Monday, April 24, 2006
life can be one BIG mshuto
farty har har! thats a pirate chekaing in the loo....hehehe, give me a moment i cheka kidogo! anyway, how come chic's have more haya ,when its comes to releasing gases, than guys do?! I remember in std. 6 guys used to fyatua onetime onetime and depending on the potency or rhythm of this fart, they would be smiled down upon, by the other boyfolk, like they had just received three medals of honour! wacha a chic unleashed...wololo! For your info: if guys mshutos don't smell like rose petals what makes you think that chics' will! si we eat the same food! But anyway, these stereotypes can really stress men! all this holding back does things to a girls system! it's like shikiliang has become and art form! but no matter how much we would like it to be otherwise, a rebellious mshuto always escapes… pop!...pop!pop! We’re damned if we do, and damned if we don’t. You fart....things are a gonna get real bad! you don’t fart....first there's that pressure that builds up in you're abdominals....then there's the ka-bloaty type of pain ...then there's the bum clenching, and then when the spasm passes, you have to make coughing sounds to cover up the rumbling of you're stomach.tihihi! When it chucks...mayo!
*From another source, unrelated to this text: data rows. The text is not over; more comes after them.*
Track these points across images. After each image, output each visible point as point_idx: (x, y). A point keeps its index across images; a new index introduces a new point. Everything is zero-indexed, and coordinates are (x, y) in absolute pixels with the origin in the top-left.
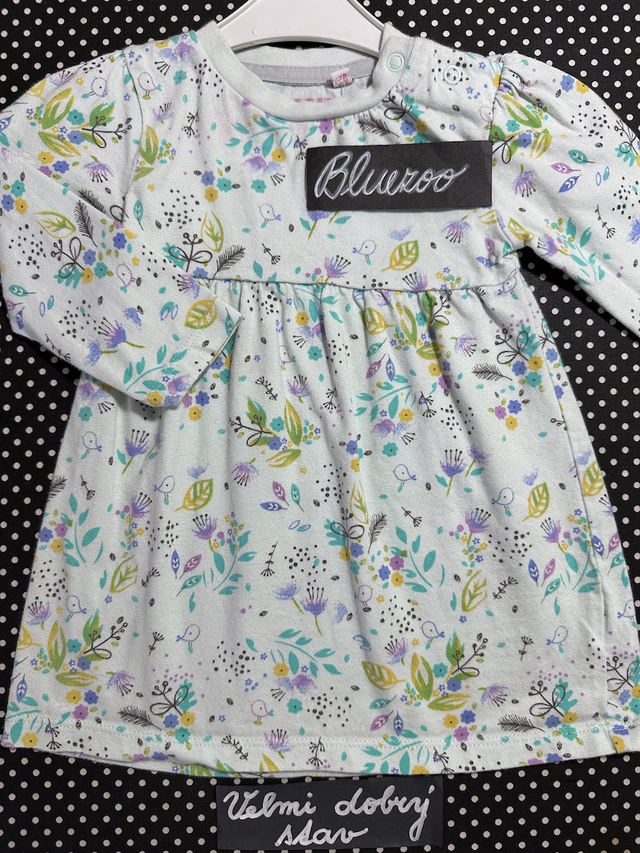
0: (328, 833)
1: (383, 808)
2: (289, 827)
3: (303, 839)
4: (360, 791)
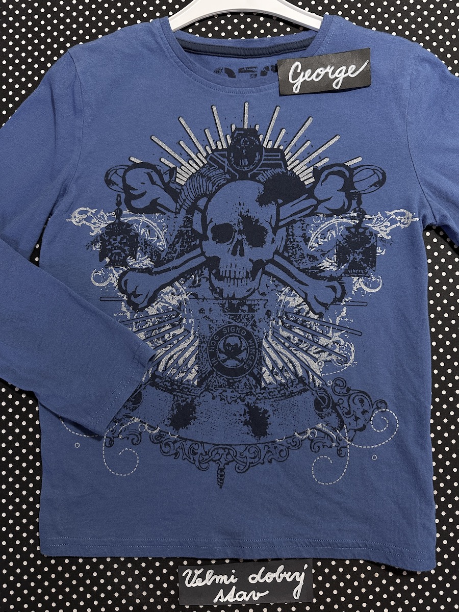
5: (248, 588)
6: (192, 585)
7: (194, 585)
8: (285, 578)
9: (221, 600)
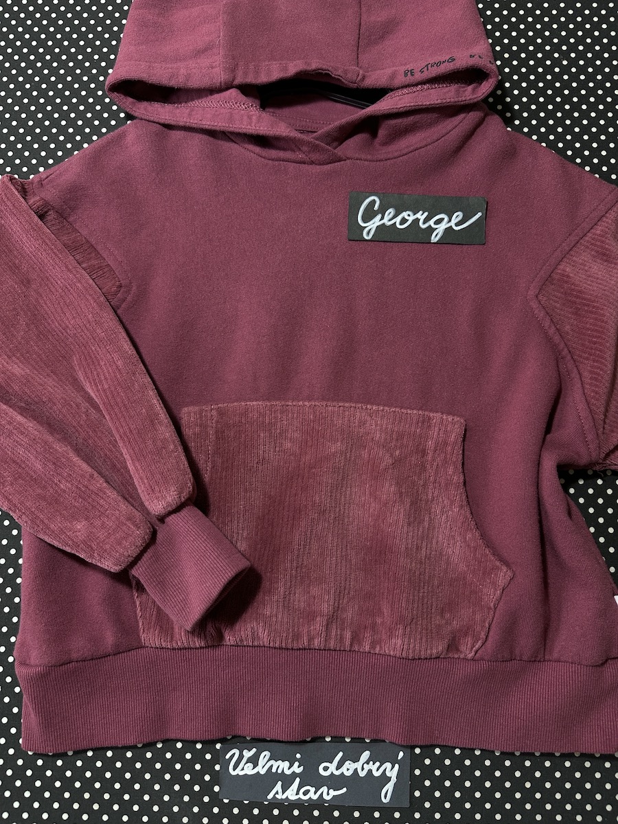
0: (312, 790)
1: (359, 770)
2: (280, 783)
3: (291, 794)
4: (341, 754)
5: (318, 782)
6: (238, 772)
7: (241, 773)
8: (370, 771)
9: (279, 797)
It will me marasmus! that theng’ will heff ...if not, you produce a rendition of the national anthem ( u jua the way it anzas with the drums.......ehe!) maybe I’m taking the feminist argument one step further :) but what someone advised me to do was.......achilia kabisa! aki pole if i've embarrassed you jama’s out there! and pole if you’re chics are now launching mini-missiles!